WORKING DATA =>
+ + + + +

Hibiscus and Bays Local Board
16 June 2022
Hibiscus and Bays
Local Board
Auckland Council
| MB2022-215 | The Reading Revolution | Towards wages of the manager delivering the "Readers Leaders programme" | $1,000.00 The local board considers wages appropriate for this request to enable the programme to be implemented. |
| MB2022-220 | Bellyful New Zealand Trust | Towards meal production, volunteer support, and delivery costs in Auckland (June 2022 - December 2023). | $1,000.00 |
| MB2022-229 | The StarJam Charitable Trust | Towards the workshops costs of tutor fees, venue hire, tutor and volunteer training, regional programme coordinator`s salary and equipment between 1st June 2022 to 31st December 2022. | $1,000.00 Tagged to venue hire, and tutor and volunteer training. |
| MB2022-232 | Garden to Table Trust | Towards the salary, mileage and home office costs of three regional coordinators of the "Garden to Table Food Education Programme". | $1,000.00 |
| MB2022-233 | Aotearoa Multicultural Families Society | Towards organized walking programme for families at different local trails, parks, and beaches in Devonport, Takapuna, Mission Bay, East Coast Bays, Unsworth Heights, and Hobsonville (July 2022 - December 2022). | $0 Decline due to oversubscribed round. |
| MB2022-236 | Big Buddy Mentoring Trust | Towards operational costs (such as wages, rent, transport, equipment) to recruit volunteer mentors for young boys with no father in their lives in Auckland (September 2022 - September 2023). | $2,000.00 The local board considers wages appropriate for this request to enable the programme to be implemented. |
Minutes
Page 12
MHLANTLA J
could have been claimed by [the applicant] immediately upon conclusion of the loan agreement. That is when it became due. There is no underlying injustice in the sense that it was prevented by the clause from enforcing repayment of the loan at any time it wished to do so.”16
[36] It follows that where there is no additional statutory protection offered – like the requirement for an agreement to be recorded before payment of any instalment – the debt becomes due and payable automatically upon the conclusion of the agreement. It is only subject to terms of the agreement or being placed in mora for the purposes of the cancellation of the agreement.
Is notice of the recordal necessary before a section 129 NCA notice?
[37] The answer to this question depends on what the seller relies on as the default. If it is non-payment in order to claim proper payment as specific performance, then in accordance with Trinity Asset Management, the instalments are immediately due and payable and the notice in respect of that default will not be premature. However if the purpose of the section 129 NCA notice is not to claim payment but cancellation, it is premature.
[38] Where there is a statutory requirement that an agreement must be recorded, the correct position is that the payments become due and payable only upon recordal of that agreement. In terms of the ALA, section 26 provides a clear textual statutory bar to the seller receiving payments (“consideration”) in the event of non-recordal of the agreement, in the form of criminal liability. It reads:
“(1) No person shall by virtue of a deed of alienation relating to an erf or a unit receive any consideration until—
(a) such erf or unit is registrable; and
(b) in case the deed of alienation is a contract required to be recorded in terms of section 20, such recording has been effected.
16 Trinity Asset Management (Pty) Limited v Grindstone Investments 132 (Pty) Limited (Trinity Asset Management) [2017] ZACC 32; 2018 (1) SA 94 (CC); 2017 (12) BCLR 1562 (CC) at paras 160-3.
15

+ + + + +

WORK TASK => An exact copy of every line above is what this asks for.

ANSWER SECTION =>
Hibiscus and Bays Local Board
16 June 2022
Hibiscus and Bays
Local Board
Auckland Council
| MB2022-215 | The Reading Revolution | Towards wages of the manager delivering the "Readers Leaders programme" | $1,000.00 The local board considers wages appropriate for this request to enable the programme to be implemented. |
| MB2022-220 | Bellyful New Zealand Trust | Towards meal production, volunteer support, and delivery costs in Auckland (June 2022 - December 2023). | $1,000.00 |
| MB2022-229 | The StarJam Charitable Trust | Towards the workshops costs of tutor fees, venue hire, tutor and volunteer training, regional programme coordinator`s salary and equipment between 1st June 2022 to 31st December 2022. | $1,000.00 Tagged to venue hire, and tutor and volunteer training. |
| MB2022-232 | Garden to Table Trust | Towards the salary, mileage and home office costs of three regional coordinators of the "Garden to Table Food Education Programme". | $1,000.00 |
| MB2022-233 | Aotearoa Multicultural Families Society | Towards organized walking programme for families at different local trails, parks, and beaches in Devonport, Takapuna, Mission Bay, East Coast Bays, Unsworth Heights, and Hobsonville (July 2022 - December 2022). | $0 Decline due to oversubscribed round. |
| MB2022-236 | Big Buddy Mentoring Trust | Towards operational costs (such as wages, rent, transport, equipment) to recruit volunteer mentors for young boys with no father in their lives in Auckland (September 2022 - September 2023). | $2,000.00 The local board considers wages appropriate for this request to enable the programme to be implemented. |
Minutes
Page 12
MHLANTLA J
could have been claimed by [the applicant] immediately upon conclusion of the loan agreement. That is when it became due. There is no underlying injustice in the sense that it was prevented by the clause from enforcing repayment of the loan at any time it wished to do so.”16
[36] It follows that where there is no additional statutory protection offered – like the requirement for an agreement to be recorded before payment of any instalment – the debt becomes due and payable automatically upon the conclusion of the agreement. It is only subject to terms of the agreement or being placed in mora for the purposes of the cancellation of the agreement.
Is notice of the recordal necessary before a section 129 NCA notice?
[37] The answer to this question depends on what the seller relies on as the default. If it is non-payment in order to claim proper payment as specific performance, then in accordance with Trinity Asset Management, the instalments are immediately due and payable and the notice in respect of that default will not be premature. However if the purpose of the section 129 NCA notice is not to claim payment but cancellation, it is premature.
[38] Where there is a statutory requirement that an agreement must be recorded, the correct position is that the payments become due and payable only upon recordal of that agreement. In terms of the ALA, section 26 provides a clear textual statutory bar to the seller receiving payments (“consideration”) in the event of non-recordal of the agreement, in the form of criminal liability. It reads:
“(1) No person shall by virtue of a deed of alienation relating to an erf or a unit receive any consideration until—
(a) such erf or unit is registrable; and
(b) in case the deed of alienation is a contract required to be recorded in terms of section 20, such recording has been effected.
16 Trinity Asset Management (Pty) Limited v Grindstone Investments 132 (Pty) Limited (Trinity Asset Management) [2017] ZACC 32; 2018 (1) SA 94 (CC); 2017 (12) BCLR 1562 (CC) at paras 160-3.
15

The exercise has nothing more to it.